I have been working my way through a very good book on bringing innovation to school by Suzie Boss and wanted to share some initial notes and observations here.
A central idea in the book is that there is a gap between saying we must encourage innovation and teaching students how to actually generate and execute original ideas.
A number of questions must be considered as we think about this gap:
- What new set of skills and fresh ways of thinking are needed?
- How can these be taught?
- How do we provide opportunities to practice these new skills with appropriate support?
- How can we scaffold the learning experience so that students learn to persist even through setbacks?
- How can we help students discover their passions through this process?
Success in addressing this gap depends on knowing how to frame problems, generate ideas, test solutions, and learn through the experience.
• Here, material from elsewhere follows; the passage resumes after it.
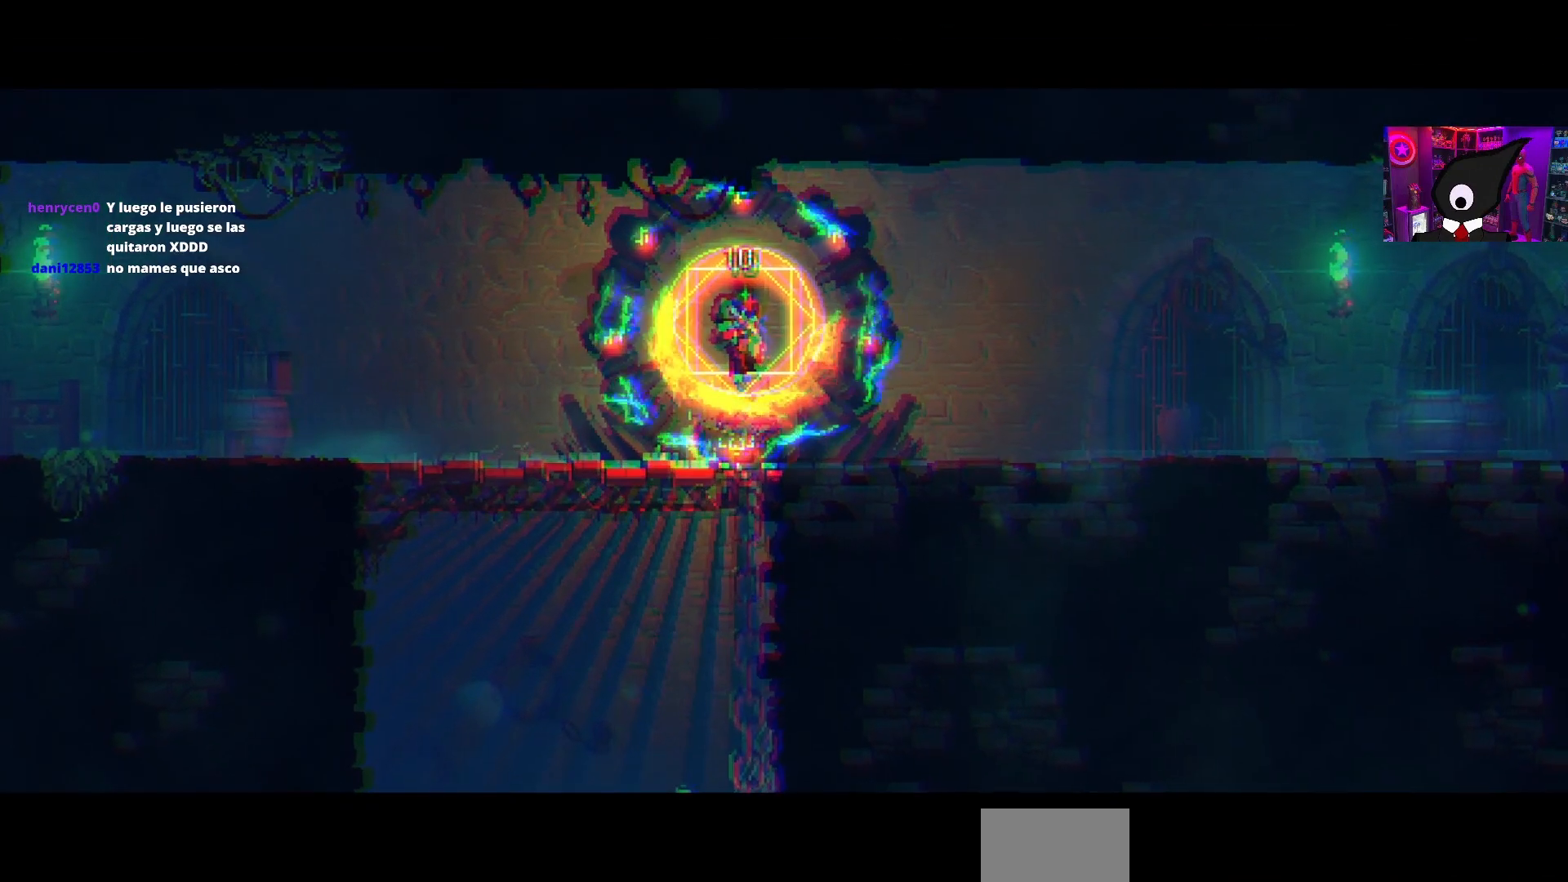
{"buttons": [], "right_stick": "center", "events": []}
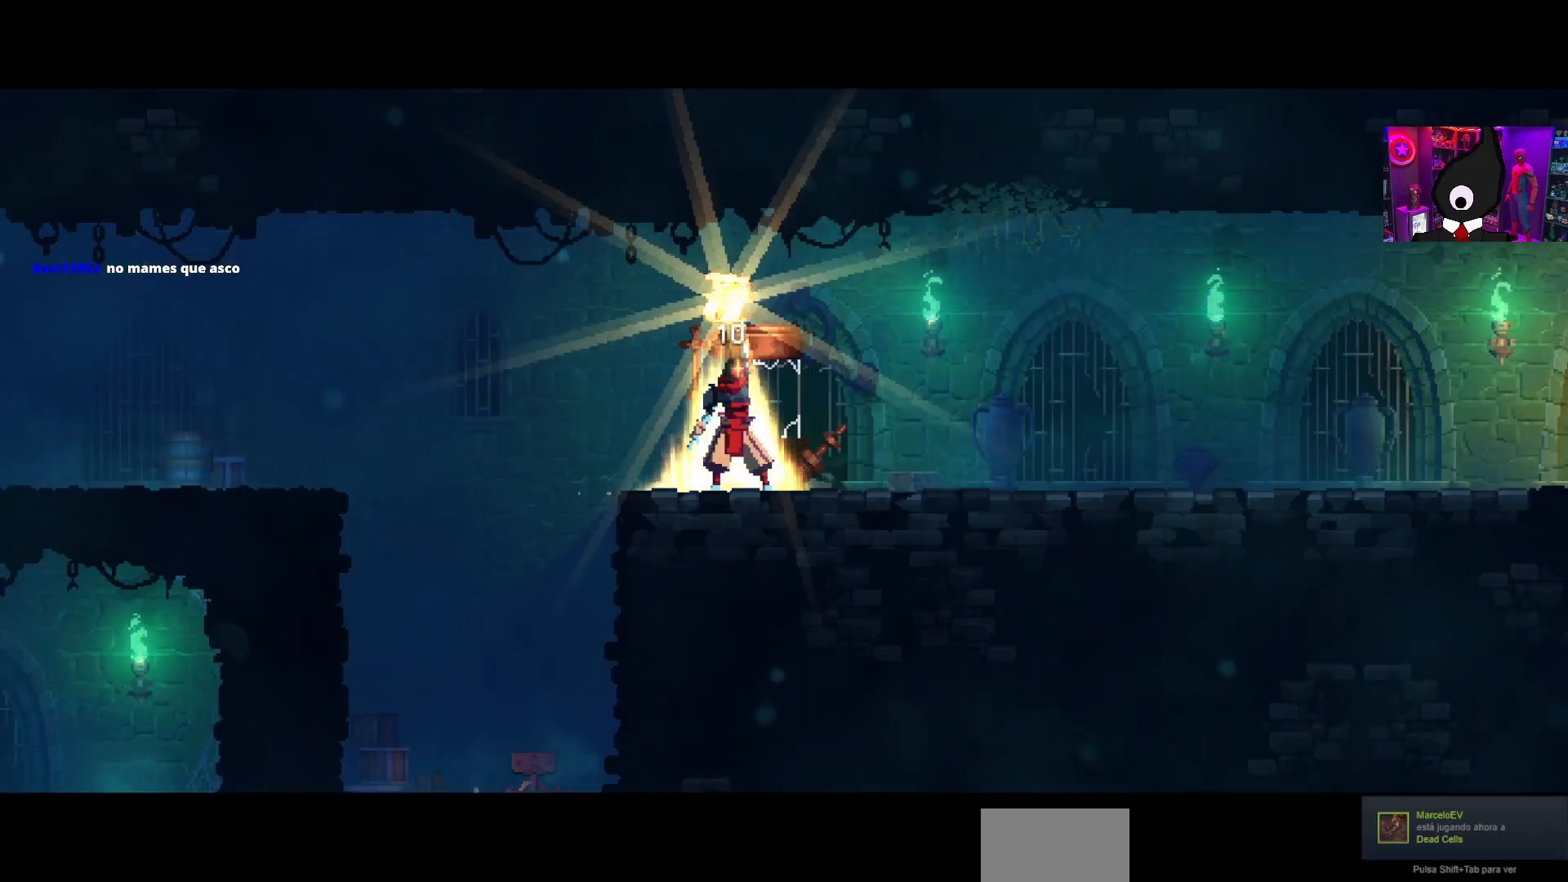
{"buttons": [], "right_stick": "center", "events": []}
This is part of the design experience and requires a balance of individual effort and productive teamwork; of passion and persistence; of providing opportunities for students to engage questions and issues they care about.
What do we need to offer to our students? – If we can address this gap and bring innovation to school, we provide the necessary “training ground” students need to practice problem solving, research, collaboration and other essential fluencies, such as media literacy.
Essential is the commitment that innovation is both powerful and teachable; that focusing on innovation across the curriculum provides a means for teachers to help build essential 21st century skills in their students; and that teaching thought over content is a meaningful endeavour.